A primary focus on public engagement and afforestation licences has been announced by the Minister of State at the Department of Agriculture, Food and the Marine, Pippa Hackett.
Addressing the eighth meeting of the forestry policy group, the minister said the aim this year is to increase considerably the number of afforestation licences issued by the department, adding that “a good start” has been made already.
A plan outlining projections the minister is committed to meet will be published shorltly.
Also on the minister’s agenda is to ensure that the forestry message is well communicated to the public, and this will be done via public engagement, including youth engagement, which is to happen this coming week.
Further consultative processes with the public will happen next month.
A survey on the public’s attitude towards forestry, conducted recently, will feed into the development of a new forest strategy, the minister said. Results from that study showed that people are open to more forestry in the country.

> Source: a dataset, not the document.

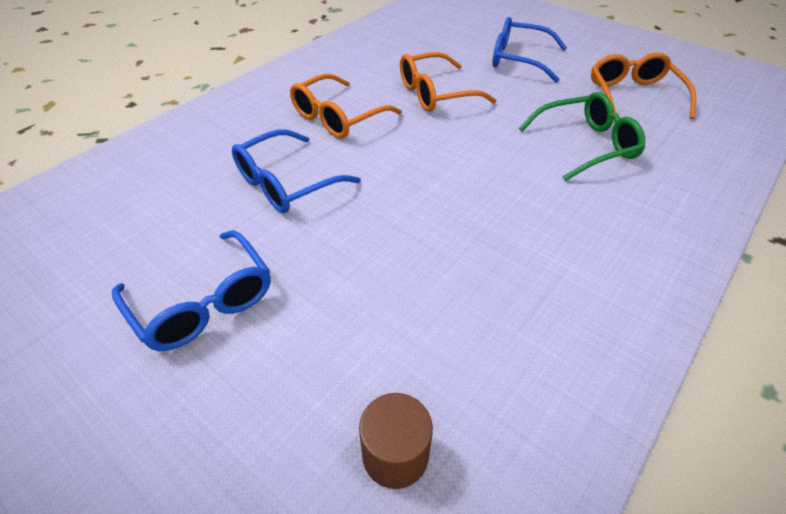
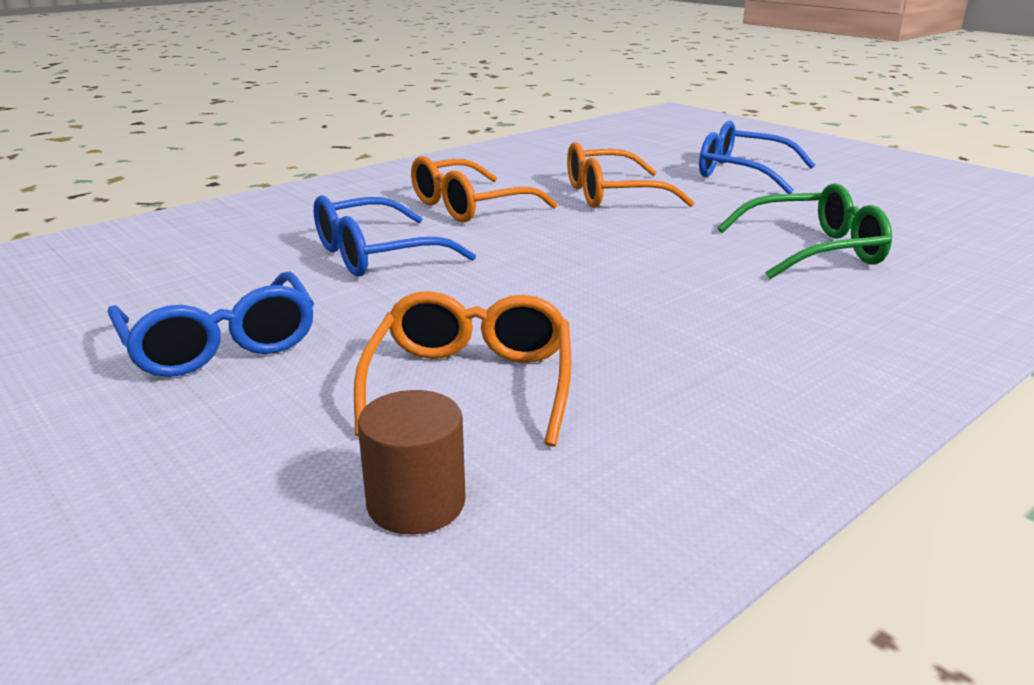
camera: 10 degrees right, 20 degrees down
(633, 96) = (902, 212): orange glasses -> orange glasses (471, 383)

The survey, which involved 1,000 people over the age of 16, also highlighted that need for better communication about forestry, including enhanced media representation.
Afforestation progress made
During the group policy meeting, the minister highlighted progress to date including the increase of almost 60% in licensing last year and the stabilisation of timber supplies for the processing sector.

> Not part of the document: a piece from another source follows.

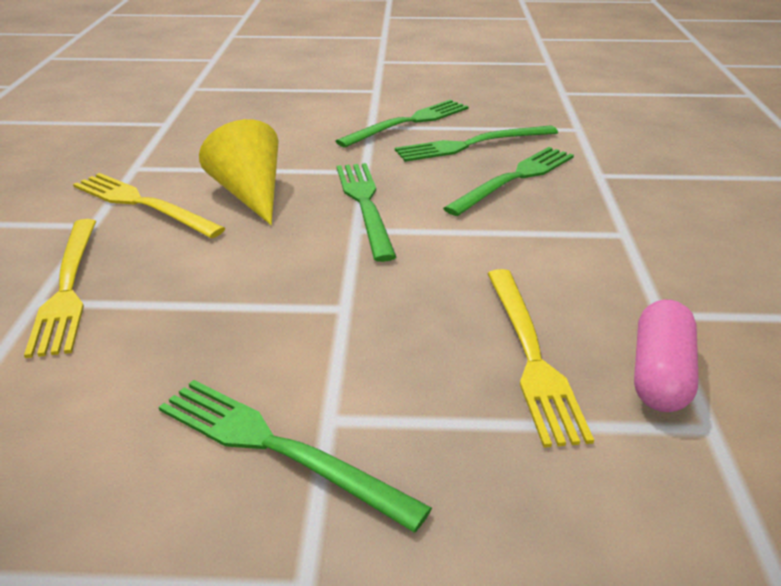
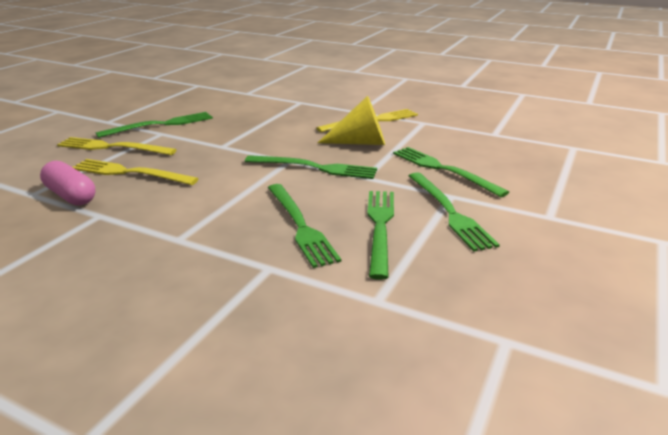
camera: 115 degrees right, 5 degrees down
(67, 288) = (304, 106): yellow fork -> yellow fork (112, 147)
(307, 136) = (443, 170): none -> green fork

Also, the backlog of forestry licence appeals, which results in a delay of licences processed and granted, has been dealt with, she said.
Further progress made includes:
- Commissioning of an independent regulatory review of the forestry-licensing system;
- Piloting of a new system facilitating a pre-application engagement between the forester and the department;
- Arrangements to provide a financial contribution to applicants towards the cost of environmental reports.
Minister Hackett said that despite Project Woodland being “challenging and complex”, through collaborative work by the forestry policy group members and working groups, progress is being made.
Project Woodland – made up of four working groups – is an initiative dedicated to the improvement of the forestry licensing system.
“By our actions and through a collaborative approach, we have a chance to make a real difference to our climate and biodiversity outcomes, while delivering on economic and recreational needs.”